**What to produce**
Repeat all of the records verbatim.

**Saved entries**
┌──

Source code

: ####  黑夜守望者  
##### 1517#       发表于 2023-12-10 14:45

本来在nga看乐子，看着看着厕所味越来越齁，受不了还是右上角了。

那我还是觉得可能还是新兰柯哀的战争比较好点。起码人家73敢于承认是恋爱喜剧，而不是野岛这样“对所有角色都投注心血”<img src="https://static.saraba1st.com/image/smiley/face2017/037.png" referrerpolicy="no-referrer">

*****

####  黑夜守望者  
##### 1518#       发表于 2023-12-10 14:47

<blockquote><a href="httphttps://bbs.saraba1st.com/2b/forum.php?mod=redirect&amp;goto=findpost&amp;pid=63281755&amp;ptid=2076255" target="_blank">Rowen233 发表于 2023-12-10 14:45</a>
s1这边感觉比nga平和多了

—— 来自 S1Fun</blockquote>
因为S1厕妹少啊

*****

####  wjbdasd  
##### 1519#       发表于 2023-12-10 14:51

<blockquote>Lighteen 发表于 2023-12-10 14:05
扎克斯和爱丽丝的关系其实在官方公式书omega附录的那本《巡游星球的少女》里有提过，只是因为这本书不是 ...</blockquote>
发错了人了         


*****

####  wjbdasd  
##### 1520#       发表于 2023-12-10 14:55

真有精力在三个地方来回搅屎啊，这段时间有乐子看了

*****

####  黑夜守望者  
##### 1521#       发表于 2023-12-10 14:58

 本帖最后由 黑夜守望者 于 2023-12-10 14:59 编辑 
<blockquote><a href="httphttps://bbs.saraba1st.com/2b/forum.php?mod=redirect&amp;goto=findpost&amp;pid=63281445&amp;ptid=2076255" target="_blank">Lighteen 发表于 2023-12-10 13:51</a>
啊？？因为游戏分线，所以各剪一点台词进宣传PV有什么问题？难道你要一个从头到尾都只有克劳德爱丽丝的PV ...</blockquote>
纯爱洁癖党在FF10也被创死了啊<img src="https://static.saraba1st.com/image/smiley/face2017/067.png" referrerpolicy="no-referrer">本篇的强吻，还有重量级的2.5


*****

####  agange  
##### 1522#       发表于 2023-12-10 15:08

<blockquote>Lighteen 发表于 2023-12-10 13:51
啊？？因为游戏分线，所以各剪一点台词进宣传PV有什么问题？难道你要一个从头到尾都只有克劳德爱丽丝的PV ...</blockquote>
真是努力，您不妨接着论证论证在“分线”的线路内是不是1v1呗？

└──

**Written solution**
Source code

: ####  黑夜守望者  
##### 1517#       发表于 2023-12-10 14:45

本来在nga看乐子，看着看着厕所味越来越齁，受不了还是右上角了。

那我还是觉得可能还是新兰柯哀的战争比较好点。起码人家73敢于承认是恋爱喜剧，而不是野岛这样“对所有角色都投注心血”<img src="https://static.saraba1st.com/image/smiley/face2017/037.png" referrerpolicy="no-referrer">

*****

####  黑夜守望者  
##### 1518#       发表于 2023-12-10 14:47

<blockquote><a href="httphttps://bbs.saraba1st.com/2b/forum.php?mod=redirect&amp;goto=findpost&amp;pid=63281755&amp;ptid=2076255" target="_blank">Rowen233 发表于 2023-12-10 14:45</a>
s1这边感觉比nga平和多了

—— 来自 S1Fun</blockquote>
因为S1厕妹少啊

*****

####  wjbdasd  
##### 1519#       发表于 2023-12-10 14:51

<blockquote>Lighteen 发表于 2023-12-10 14:05
扎克斯和爱丽丝的关系其实在官方公式书omega附录的那本《巡游星球的少女》里有提过，只是因为这本书不是 ...</blockquote>
发错了人了         


*****

####  wjbdasd  
##### 1520#       发表于 2023-12-10 14:55

真有精力在三个地方来回搅屎啊，这段时间有乐子看了

*****

####  黑夜守望者  
##### 1521#       发表于 2023-12-10 14:58

 本帖最后由 黑夜守望者 于 2023-12-10 14:59 编辑 
<blockquote><a href="httphttps://bbs.saraba1st.com/2b/forum.php?mod=redirect&amp;goto=findpost&amp;pid=63281445&amp;ptid=2076255" target="_blank">Lighteen 发表于 2023-12-10 13:51</a>
啊？？因为游戏分线，所以各剪一点台词进宣传PV有什么问题？难道你要一个从头到尾都只有克劳德爱丽丝的PV ...</blockquote>
纯爱洁癖党在FF10也被创死了啊<img src="https://static.saraba1st.com/image/smiley/face2017/067.png" referrerpolicy="no-referrer">本篇的强吻，还有重量级的2.5


*****

####  agange  
##### 1522#       发表于 2023-12-10 15:08

<blockquote>Lighteen 发表于 2023-12-10 13:51
啊？？因为游戏分线，所以各剪一点台词进宣传PV有什么问题？难道你要一个从头到尾都只有克劳德爱丽丝的PV ...</blockquote>
真是努力，您不妨接着论证论证在“分线”的线路内是不是1v1呗？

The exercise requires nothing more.